AB Konseyi Başkanı Charles Michel, Komisyon başkanı von der Leyen’in sert eleştirilere hedef olması beklenen Çarşamba günkü Avrupa Parlamentosu toplantısı öncesi, birlik üyesi ülkelerin liderlerini sanal zirveye çağırdı.

Belçika ve Hollanda basınına konuşan Brüksel’deki diplomatik kaynaklar, “birlik, beraberlik görüntüsü” amacıyla düzenlenen zirvenin, AB içindeki bölünme ve görüş ayrılıklarını da su yüzüne çıkaracağı endişesini taşıyordu.

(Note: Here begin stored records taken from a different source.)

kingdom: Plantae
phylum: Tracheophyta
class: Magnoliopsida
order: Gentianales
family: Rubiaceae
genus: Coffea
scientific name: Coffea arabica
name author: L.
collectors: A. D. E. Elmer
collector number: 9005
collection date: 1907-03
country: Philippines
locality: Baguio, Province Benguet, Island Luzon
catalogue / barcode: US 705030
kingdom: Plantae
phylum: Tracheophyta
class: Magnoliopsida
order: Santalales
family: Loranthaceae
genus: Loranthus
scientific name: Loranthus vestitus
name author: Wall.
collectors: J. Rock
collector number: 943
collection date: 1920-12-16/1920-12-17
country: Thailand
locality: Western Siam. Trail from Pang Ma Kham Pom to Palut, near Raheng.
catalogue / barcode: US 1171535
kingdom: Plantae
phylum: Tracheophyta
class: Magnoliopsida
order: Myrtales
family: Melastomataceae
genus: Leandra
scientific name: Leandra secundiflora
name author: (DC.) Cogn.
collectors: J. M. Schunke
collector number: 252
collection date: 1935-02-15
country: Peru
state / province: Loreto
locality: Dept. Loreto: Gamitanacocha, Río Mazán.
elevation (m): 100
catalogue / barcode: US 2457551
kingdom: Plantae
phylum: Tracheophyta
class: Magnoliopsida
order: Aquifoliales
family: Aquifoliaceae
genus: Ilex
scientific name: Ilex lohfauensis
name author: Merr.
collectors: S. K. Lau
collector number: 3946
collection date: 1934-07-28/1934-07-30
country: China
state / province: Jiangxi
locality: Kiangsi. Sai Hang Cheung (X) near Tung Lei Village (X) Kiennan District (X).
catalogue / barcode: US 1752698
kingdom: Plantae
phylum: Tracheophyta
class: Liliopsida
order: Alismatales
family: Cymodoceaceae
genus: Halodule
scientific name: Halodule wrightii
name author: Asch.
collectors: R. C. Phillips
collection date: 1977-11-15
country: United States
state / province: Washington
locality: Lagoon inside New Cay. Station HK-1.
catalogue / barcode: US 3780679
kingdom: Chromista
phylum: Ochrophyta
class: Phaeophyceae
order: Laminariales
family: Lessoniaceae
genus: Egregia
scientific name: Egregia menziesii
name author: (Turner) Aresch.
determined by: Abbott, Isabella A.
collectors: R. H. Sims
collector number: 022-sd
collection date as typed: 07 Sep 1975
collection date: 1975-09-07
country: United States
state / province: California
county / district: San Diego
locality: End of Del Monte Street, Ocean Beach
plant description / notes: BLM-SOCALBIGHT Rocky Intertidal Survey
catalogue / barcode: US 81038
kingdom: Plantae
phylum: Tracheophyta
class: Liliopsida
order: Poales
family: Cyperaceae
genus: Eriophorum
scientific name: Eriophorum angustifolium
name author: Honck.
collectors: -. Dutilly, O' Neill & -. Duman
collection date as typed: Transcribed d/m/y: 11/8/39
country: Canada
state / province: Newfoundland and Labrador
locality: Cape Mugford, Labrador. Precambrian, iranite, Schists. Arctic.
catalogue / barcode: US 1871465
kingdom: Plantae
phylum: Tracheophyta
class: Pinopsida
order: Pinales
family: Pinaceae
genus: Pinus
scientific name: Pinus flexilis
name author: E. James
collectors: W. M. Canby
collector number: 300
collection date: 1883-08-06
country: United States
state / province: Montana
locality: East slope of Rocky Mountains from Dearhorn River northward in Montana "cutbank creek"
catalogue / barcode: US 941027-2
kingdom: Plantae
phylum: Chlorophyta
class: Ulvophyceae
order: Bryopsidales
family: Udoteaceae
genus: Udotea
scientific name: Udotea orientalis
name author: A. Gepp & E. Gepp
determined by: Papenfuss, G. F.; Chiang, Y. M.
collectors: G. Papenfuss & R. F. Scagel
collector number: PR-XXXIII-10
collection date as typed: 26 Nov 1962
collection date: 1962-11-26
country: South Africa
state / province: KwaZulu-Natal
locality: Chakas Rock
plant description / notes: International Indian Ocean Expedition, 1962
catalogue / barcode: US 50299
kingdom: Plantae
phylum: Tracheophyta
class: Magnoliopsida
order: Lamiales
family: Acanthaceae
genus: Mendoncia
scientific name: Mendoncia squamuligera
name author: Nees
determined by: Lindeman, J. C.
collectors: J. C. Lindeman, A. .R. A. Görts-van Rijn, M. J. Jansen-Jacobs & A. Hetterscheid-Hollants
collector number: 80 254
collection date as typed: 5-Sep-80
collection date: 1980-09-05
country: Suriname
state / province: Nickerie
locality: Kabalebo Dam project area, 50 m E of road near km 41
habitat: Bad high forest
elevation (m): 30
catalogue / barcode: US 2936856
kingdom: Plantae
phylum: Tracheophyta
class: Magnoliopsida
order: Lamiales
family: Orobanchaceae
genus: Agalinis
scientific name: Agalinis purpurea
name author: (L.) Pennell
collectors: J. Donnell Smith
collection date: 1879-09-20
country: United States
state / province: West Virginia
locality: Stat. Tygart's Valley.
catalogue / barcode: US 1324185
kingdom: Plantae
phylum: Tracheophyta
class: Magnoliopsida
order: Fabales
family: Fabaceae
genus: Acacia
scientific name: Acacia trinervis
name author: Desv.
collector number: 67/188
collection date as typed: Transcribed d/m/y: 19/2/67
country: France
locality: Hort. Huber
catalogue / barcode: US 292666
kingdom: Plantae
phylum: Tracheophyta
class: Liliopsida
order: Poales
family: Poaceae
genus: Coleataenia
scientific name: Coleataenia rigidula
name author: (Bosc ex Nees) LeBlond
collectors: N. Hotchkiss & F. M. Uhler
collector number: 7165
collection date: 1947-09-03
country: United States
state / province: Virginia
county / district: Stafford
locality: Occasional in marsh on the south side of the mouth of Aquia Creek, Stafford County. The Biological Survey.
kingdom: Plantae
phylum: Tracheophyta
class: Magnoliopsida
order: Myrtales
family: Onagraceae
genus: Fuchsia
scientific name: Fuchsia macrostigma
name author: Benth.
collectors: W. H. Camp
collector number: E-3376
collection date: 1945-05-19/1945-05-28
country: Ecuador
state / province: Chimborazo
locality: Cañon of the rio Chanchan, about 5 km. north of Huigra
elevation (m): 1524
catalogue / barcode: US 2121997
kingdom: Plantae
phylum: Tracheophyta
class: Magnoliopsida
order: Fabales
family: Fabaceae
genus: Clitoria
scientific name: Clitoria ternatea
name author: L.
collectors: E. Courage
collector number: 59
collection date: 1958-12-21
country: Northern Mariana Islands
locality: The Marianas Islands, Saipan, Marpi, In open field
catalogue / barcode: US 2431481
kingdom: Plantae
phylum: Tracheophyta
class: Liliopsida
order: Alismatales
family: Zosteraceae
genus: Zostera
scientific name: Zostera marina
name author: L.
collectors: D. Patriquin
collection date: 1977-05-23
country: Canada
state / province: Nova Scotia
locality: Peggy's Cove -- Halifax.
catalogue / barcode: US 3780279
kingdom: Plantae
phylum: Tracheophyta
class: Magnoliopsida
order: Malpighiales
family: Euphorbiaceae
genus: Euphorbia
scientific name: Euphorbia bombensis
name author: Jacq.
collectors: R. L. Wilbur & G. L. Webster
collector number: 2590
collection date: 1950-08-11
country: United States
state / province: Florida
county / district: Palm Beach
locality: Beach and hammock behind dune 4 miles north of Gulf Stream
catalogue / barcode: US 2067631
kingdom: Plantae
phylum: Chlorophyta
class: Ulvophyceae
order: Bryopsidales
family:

İngiltere’de yayımlanan Financial Times gazetesine konuşan bir AB diplomatı, birliğin tepesindeki bu gelişme ve yarattığı sonuçları “saçma bir kakofoni” olarak değerlendirdi.

Salı akşamı internet üzerinden gerçekleştirilen ve 26 ülkenin liderinin katıldığı zirvede AB Konseyi, von der Leyen’in aksine, daha dengeli bir tutum izledi.

Michel, düzenlediği basın toplantısında, 26 AB üyesi liderinin üzerinde anlaştığı konuları şöyle açıkladı:

“Hamas'ın saldırılarının hiçbir mazereti olamaz. Rehinelerin derhal serbest bırakılması gerekiyor.

“Gazze Şeridi'ndeki Filistinli sivillerin insani yardım alma hakkı vardır.

“Savaşın bölgeye yayılmasını önlemek için diplomasiye daha fazla enerji ayrılması gerekiyor.

“İsrail'in kendini savunma hakkı vardır ancak bunu yaparken uluslararası hukuka saygı duymalıdır.”

Basın toplantısı sırasında İsrail'in Gazze'deki bir hastaneyi bombaladığı haberinin gelmesi üzerine Michel, “bunun uluslararası hukuka uygun olmadığını" vurguladı.

AB Konseyi Başkanı Michel, Gazze Şeridi'nin İsrail tarafından topyekün kuşatılmasına ilişkin bir soru üzerine de, "Suyun ve elektriğin kesilmesi, aynı zamanda gıda ve ilaca izin verilmemesi uluslararası hukuka uygun değildir" dedi.

Zirveye, sadece Macaristan Başbakanı Viktor Orban katılmadı.

Orban, Rusya Devlet Başkanı Vladimir Putin ile görüşmek için Çin’deydi.

Orban, Lahey’deki Uluslararası Ceza Mahkemesi’nin tutuklama kararı sonrası Putin’le görüşen ilk AB üyesi lider oldu.

Charles Michel ve Ursula von der Leyen, AB - ABD Zirvesi için Cuma günü Washington’a gidecek.

Belçika ve Hollanda basınına konuşan diplomatik kaynaklara göre her iki lider kamuoyu önünde farklı bir mesaj verse de, liderlik rekabeti hem Washington temaslarında hem de yaklaşan Avrupa Parlamentosu seçimleri öncesinde kendisini hissettirecek.